The creative duo Noboru Iguchi (writer and director) and Yoshihiro Nishimura (make up and special effects supervisor) came to fame in a big way with The Machine Girl in 2008. Since then, they have teamed up again for Robogeisha, and effects expert Yoshihiro Nishimura has gone on to direct Tokyo Gore Police and Vampire Girl vs Frankenstein Girl. All of these films have one thing in common: over-the-top low-budget gore. So obviously there is a market for this kind of movies, but is The Machine Girl worthy of its success? Read on to find out!
A gang of teenagers, led by leader Sho Kimura, is bullying an innocent young boy. Then suddenly, coming out of nowhere, a girl with a machine gun as her left arm appears.

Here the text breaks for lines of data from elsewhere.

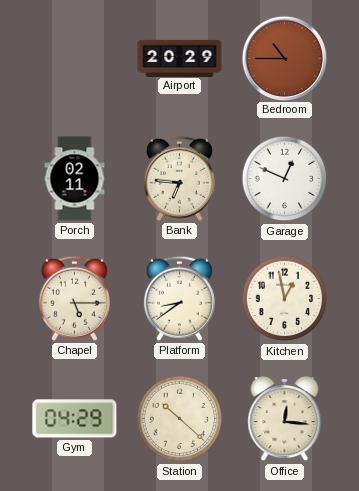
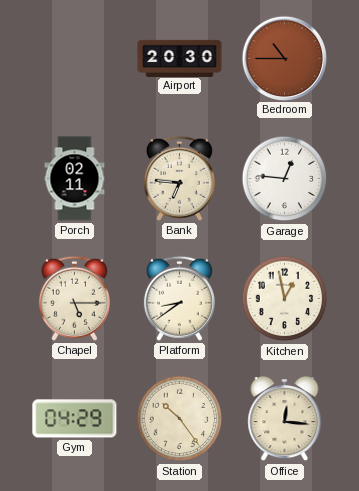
Airport: 20:29 -> 20:30
Garage: 12:49 -> 12:46
Station: 10:22 -> 10:24
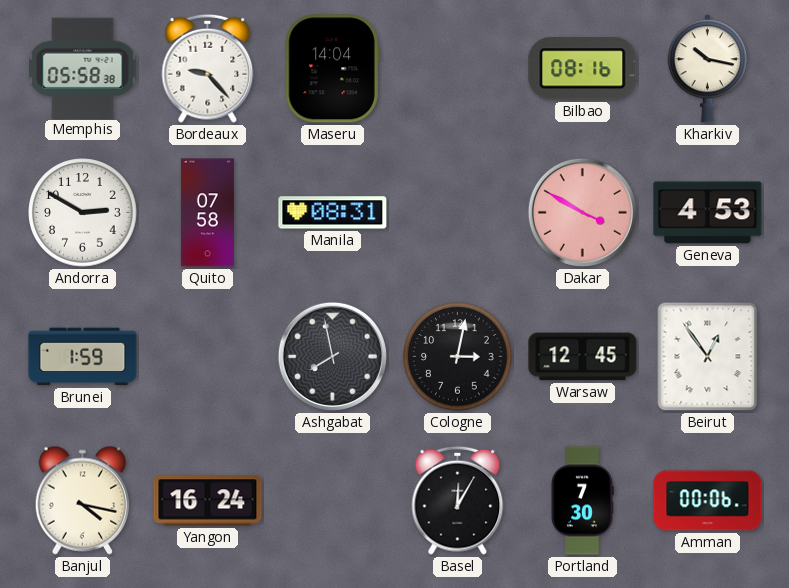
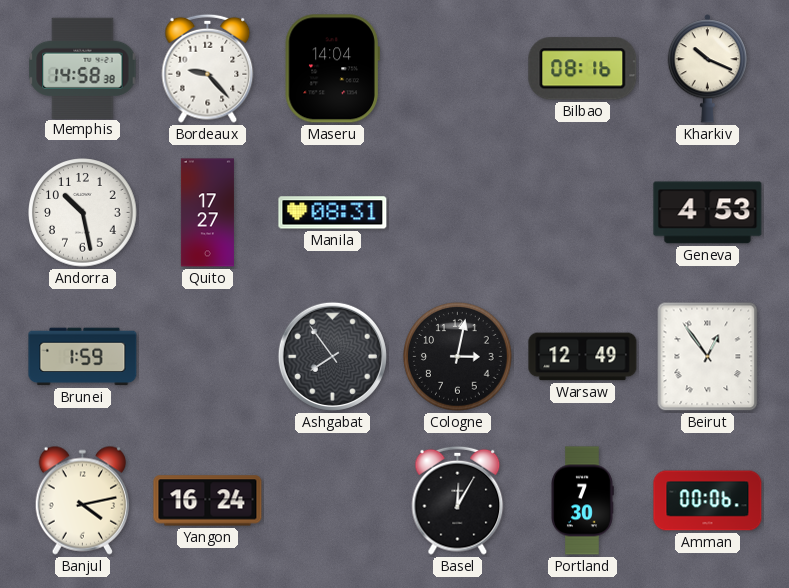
Memphis: 05:58 -> 14:58
Kharkiv: 10:17 -> 10:19
Andorra: 2:50 -> 10:28
Quito: 07:58 -> 17:27
Dakar: 3:50 -> none
Ashgabat: 7:58 -> 7:54
Warsaw: 12:45 -> 12:49
Banjul: 4:17 -> 4:13
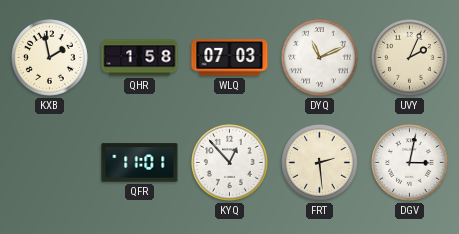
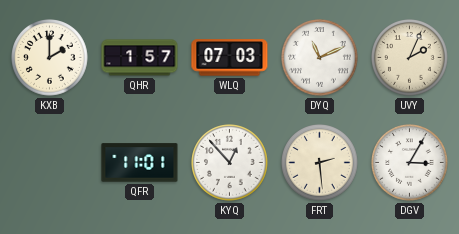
KXB: 1:58 -> 2:00
QHR: 1:58 -> 1:57
DGV: 3:02 -> 3:05
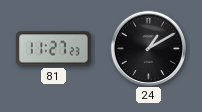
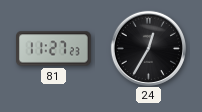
24: 1:10 -> 12:35
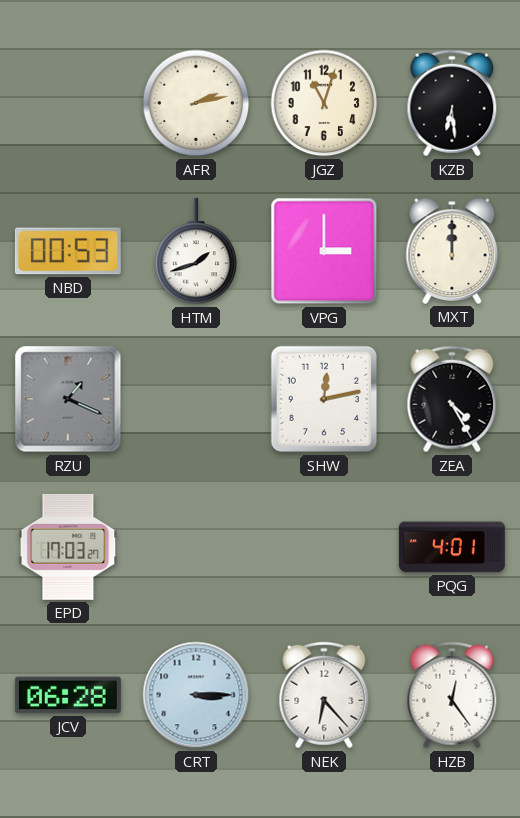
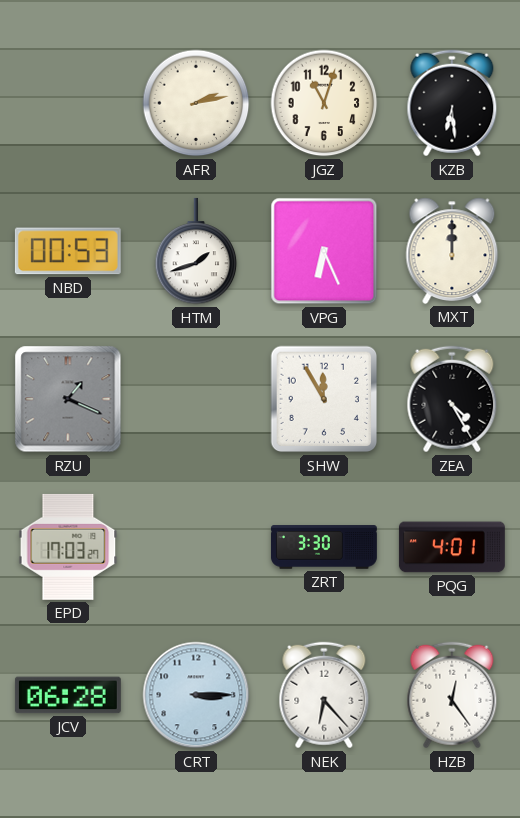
VPG: 3:00 -> 6:26
SHW: 12:13 -> 11:55
ZRT: none -> 3:30
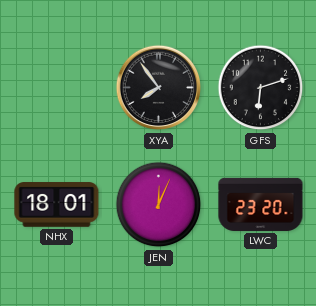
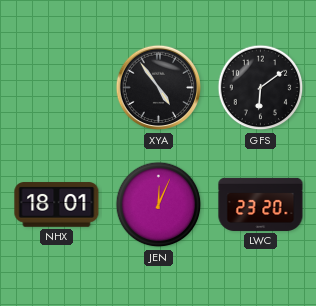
XYA: 7:54 -> 4:54
GFS: 6:12 -> 6:09
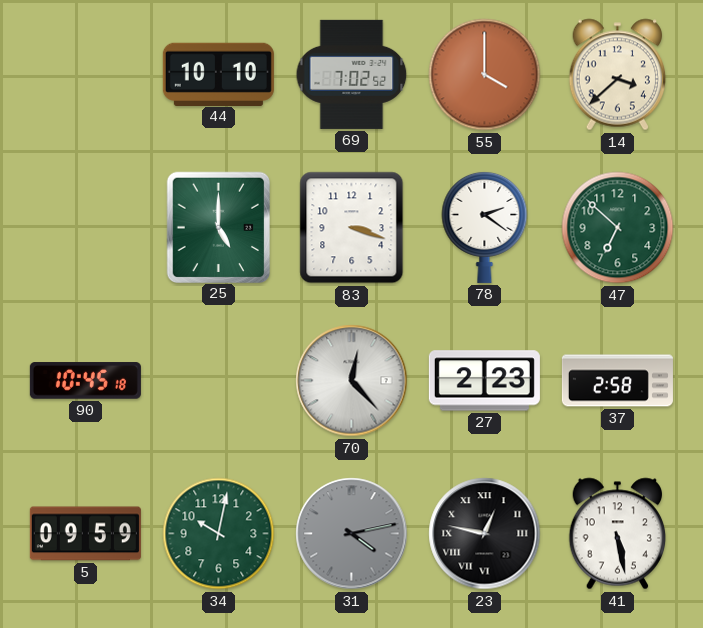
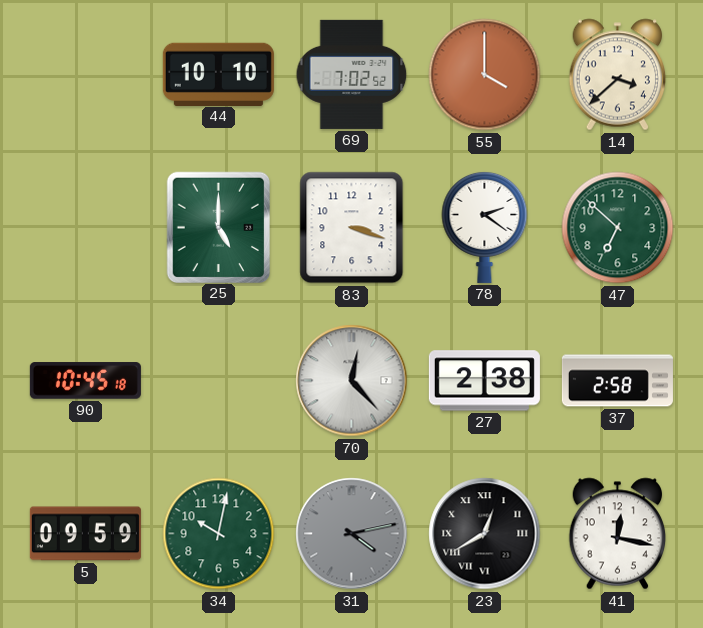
27: 2:23 -> 2:38
23: 12:47 -> 12:40
41: 5:28 -> 12:17
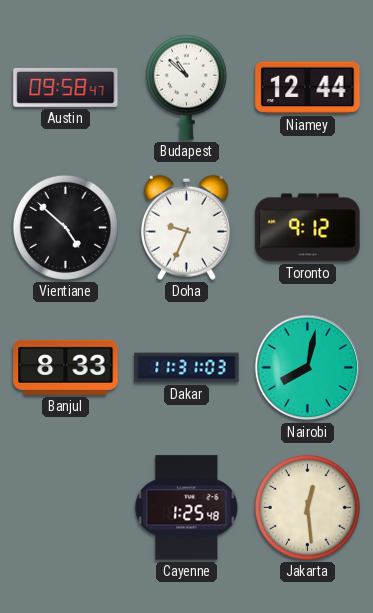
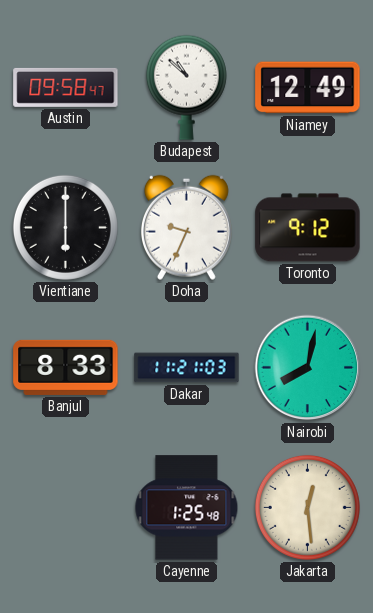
Niamey: 12:44 -> 12:49
Vientiane: 4:52 -> 6:00
Dakar: 11:31 -> 11:21
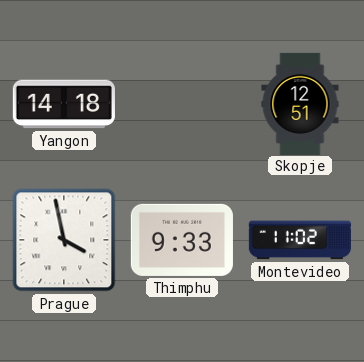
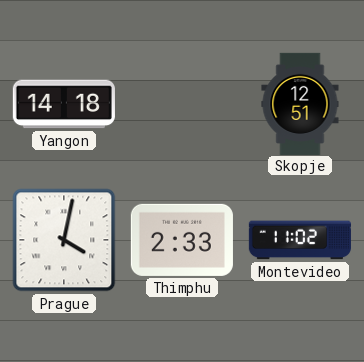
Prague: 3:58 -> 4:02
Thimphu: 9:33 -> 2:33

She punishes the bullies with her fighting skills and powerful machine gun. This girl, Ami Hyuga, was once an innocent school girl, but a series of unfortunate events have turned her into a cold-blooded killer – the Machine Girl…
This is certainly not my first time reviewing a show that features cute girls carrying big guns (see Burst Angel Infinity and Daphne in the Brilliant Blue). However, The Machine Girl takes this familiar concept to a whole new level, one that is extreme and way over the top. The budget is obviously low, but the filmmakers appear to have spared no expenses in their use of fake blood in creating the bloody visual effects.
Minase Yashiro, who plays the main character, is full of cuteness, but has limited acting ability and only manages to show a very limited range of facial expressions. In fact, the acting in this movie is universally bad, which makes me wonder if this is actually deliberate, so that viewers do not take the whole thing too seriously. The script is not very strong either. It is filled with stupid dialogue and is grossly underdeveloped. An example is how the viewers never get to find out why and how Ami’s father came to be accused of murder, which led to the whole family bearing a bad name.
While the acting and screenplay are both not very good, I think the main factor that will ultimately determine whether you like or dislike this film is how you find the gore and violence that feature heavily throughout the movie. Some scenes are fun, such as the fight between Ami and the three ninjas at the garage, because they showcase inventive and humorous use of special effects. While others, like the one showing an innocent person’s arm being deep fried, are done in rather bad taste. I know the movie is meant to be tongue-in-cheek, but I still find the violence unnecessarily excessive, and seeing blood spraying all over the place from someone’s severed arteries while the person exsanguinates to death really is not something that I would call fun.
While I have no doubt some viewers will find The Machine Girl entertaining to watch, it has failed to impress me as much as I expected it to. Having said that, at least it will have one lasting effect on me, i.e. I will probably be reminded of this movie every time I eat sushi or tempura from now on. I want to finish up by sharing with you a quote from the movie. ‘Violence doesn’t solve anything. It only hurts people.’ Ironically, these words actually came out of the mouth of the young heroine. So you better believe in them.